What this task involves :: Pull out each line of the records below that contains the word "with", copying every such line in full.

The records ::
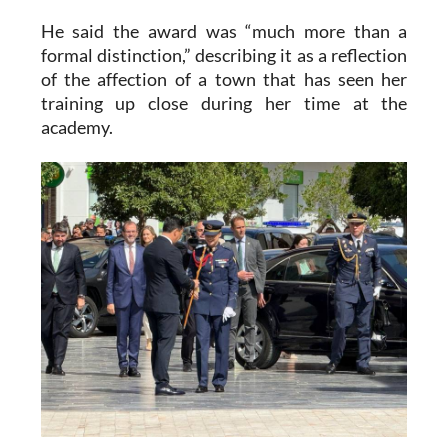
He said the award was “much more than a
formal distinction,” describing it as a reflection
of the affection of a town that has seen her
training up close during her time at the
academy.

...

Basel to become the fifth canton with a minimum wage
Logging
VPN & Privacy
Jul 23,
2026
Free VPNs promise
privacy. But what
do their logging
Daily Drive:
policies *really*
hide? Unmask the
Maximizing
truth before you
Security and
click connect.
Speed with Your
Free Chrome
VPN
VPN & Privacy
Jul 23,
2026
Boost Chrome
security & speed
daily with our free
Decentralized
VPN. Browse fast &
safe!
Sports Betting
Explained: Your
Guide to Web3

Exercise answer ::
Basel to become the fifth canton with a minimum wage
Speed with Your
daily with our free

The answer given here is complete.